— Page excerpt —
____________________
5.26 Generalization / extrapolation / interpolation / overfitting

Generalization refers to using a model to predict outcome values for cases that were not in your dataset. Only generalize to cases that are similar to those that were used to fit the model.

For example, if you fit a model to predict total cholesterol for individuals in the U.K., the model may not provide accurate predictions for individuals from another country.
As another example, suppose you fit a model predicting lead in tap water using data only from cities. The model may not generalize to rural areas.

In these two examples, the observations included in the model fitting were restricted by some variable (country, urban/rural status) not included in the model. These variables were used to define inclusion/exclusion criteria and generalization is limited to cases that meet those criteria.

Additionally, generalization is limited to cases that, for predictors included in the model, have values similar to those of the cases in the dataset used to fit the model.

Extrapolation refers to using a model to predict outcome values for cases with predictor values outside the range used to fit the model. For example, if you fit a model to predict total cholesterol from age for individuals age 40-65 years, do not make predictions for individuals younger than age 40 years or older than age 65 years.
____________________
— Data shown —
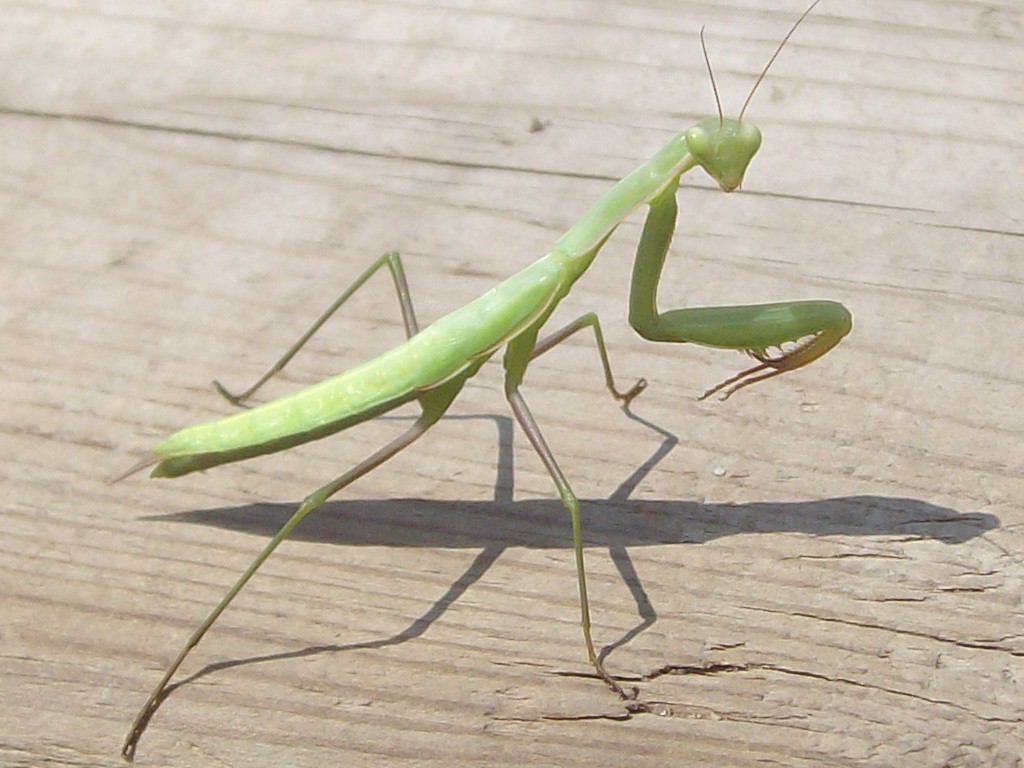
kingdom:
____________________
— Work to do —
a. In the page excerpt on generalization and extrapolation, which ages were used to fit the model that predicts total cholesterol from age?
b. Resume the page excerpt on generalization, extrapolation, interpolation and overfitting, starting right after its final sentence.

— Task answers —
a. Individuals aged 40-65 years.

b.
Interpolation refers to making a prediction for a case with a predictor value that is within the range of the observed values of that predictor in the dataset used to fit the model. Interpolation is valid IF the assumptions of linear regression are met and the model was appropriate. For example, if you fit a line when you should be fitting a curve, or left out important predictors, then even interpolations could be biased.

Another cause of lack of generalizability is overfitting – including so many predictors in a model that it fits the current data very well but does not predict future data well. A model with too many predictors is fitting not only the true relationships between the predictors and the outcome (“signal”), but also relationships that are specific to this sample and do not hold in general (“noise”). A rule of thumb is to limit the number of predictors in a linear regression model no more than \(n/15\), where \(n\) is the sample size. Seen the other way around, if you are designing a study and plan to include \(K\) predictors, you need at least \(15 \times K\) observations. Of course, you may need more observations to have sufficient power to test a specific hypothesis – this rule of thumb is only for generalizability. For binary logistic regression (Chapter 6) and Cox proportional hazards regression (Chapter 7), the \(n\) is replaced by the number of observations in the less prevalent outcome category and the number of events, respectively (Babyak 2004; Harrell 2015, pp72–73). As with any rule of thumb, this is meant as guidance – there is no requirement that it be strictly applied.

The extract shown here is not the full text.